Data provided.
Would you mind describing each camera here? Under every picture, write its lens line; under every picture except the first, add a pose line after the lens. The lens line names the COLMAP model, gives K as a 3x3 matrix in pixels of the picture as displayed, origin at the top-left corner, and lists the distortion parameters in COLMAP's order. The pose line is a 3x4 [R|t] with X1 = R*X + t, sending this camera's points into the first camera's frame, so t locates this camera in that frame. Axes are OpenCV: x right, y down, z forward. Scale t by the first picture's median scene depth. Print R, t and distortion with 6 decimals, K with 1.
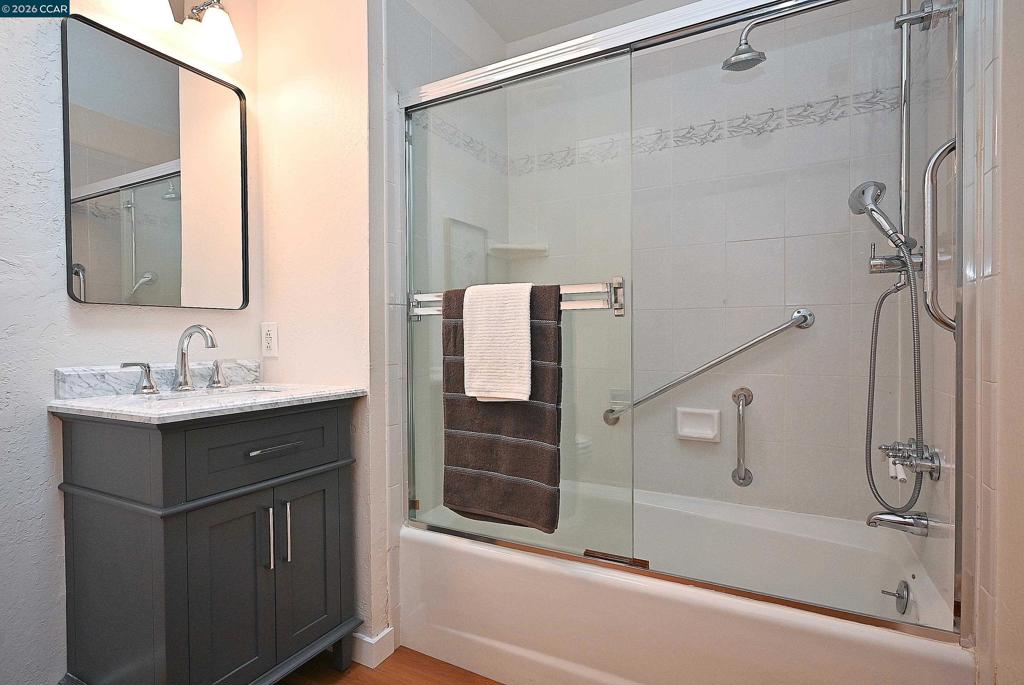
lens RADIAL K [[504.4, 0, 510.8], [0, 504.4, 343.6], [0, 0, 1]] dist [-0.004279, 0.000328]
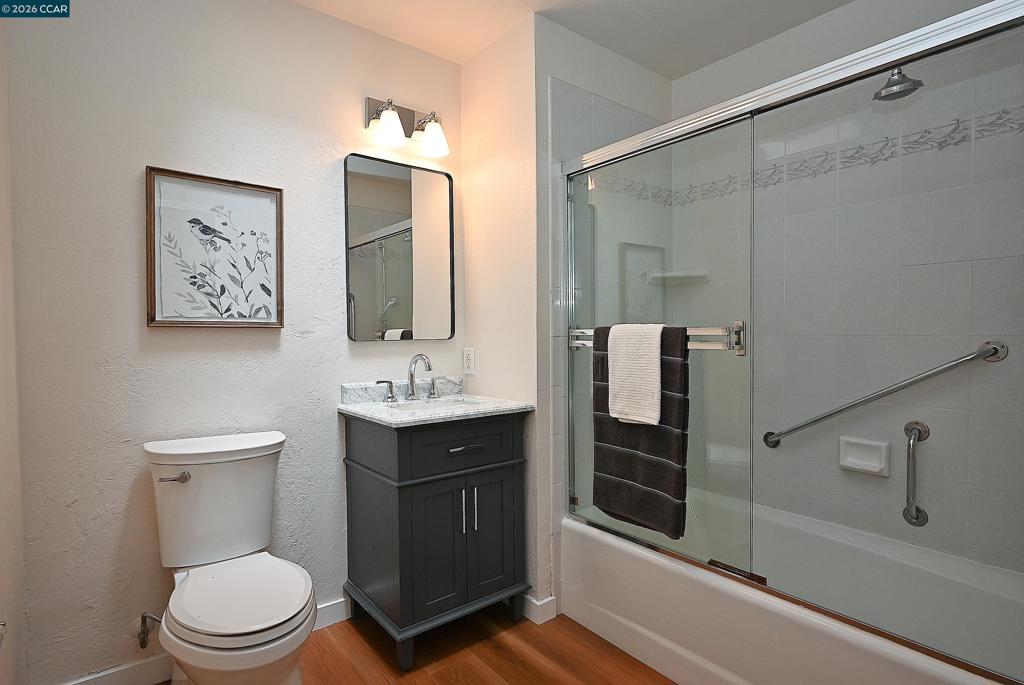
lens RADIAL K [[511.1, 0, 508.6], [0, 511.1, 344.5], [0, 0, 1]] dist [-0.002416, -0.000286]
pose [[0.919042, 0.007147, -0.394095, 0.165693], [-0.002814, 0.999929, 0.011570, -0.079648], [0.394150, -0.009524, 0.918997, -0.214064]]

Exercise.
Repeat all of the data above word for word, but leave the pictures out of your answer.

Answer to this problem.
Would you mind describing each camera here? Under every picture, write its lens line; under every picture except the first, add a pose line after the lens. The lens line names the COLMAP model, gives K as a 3x3 matrix in pixels of the picture as displayed, origin at the top-left corner, and lists the distortion parameters in COLMAP's order. The pose line is a 3x4 [R|t] with X1 = R*X + t, sending this camera's points into the first camera's frame, so t locates this camera in that frame. Axes are OpenCV: x right, y down, z forward. Scale t by the first picture's median scene depth. Print R, t and distortion with 6 decimals, K with 1.
lens RADIAL K [[504.4, 0, 510.8], [0, 504.4, 343.6], [0, 0, 1]] dist [-0.004279, 0.000328]
lens RADIAL K [[511.1, 0, 508.6], [0, 511.1, 344.5], [0, 0, 1]] dist [-0.002416, -0.000286]
pose [[0.919042, 0.007147, -0.394095, 0.165693], [-0.002814, 0.999929, 0.011570, -0.079648], [0.394150, -0.009524, 0.918997, -0.214064]]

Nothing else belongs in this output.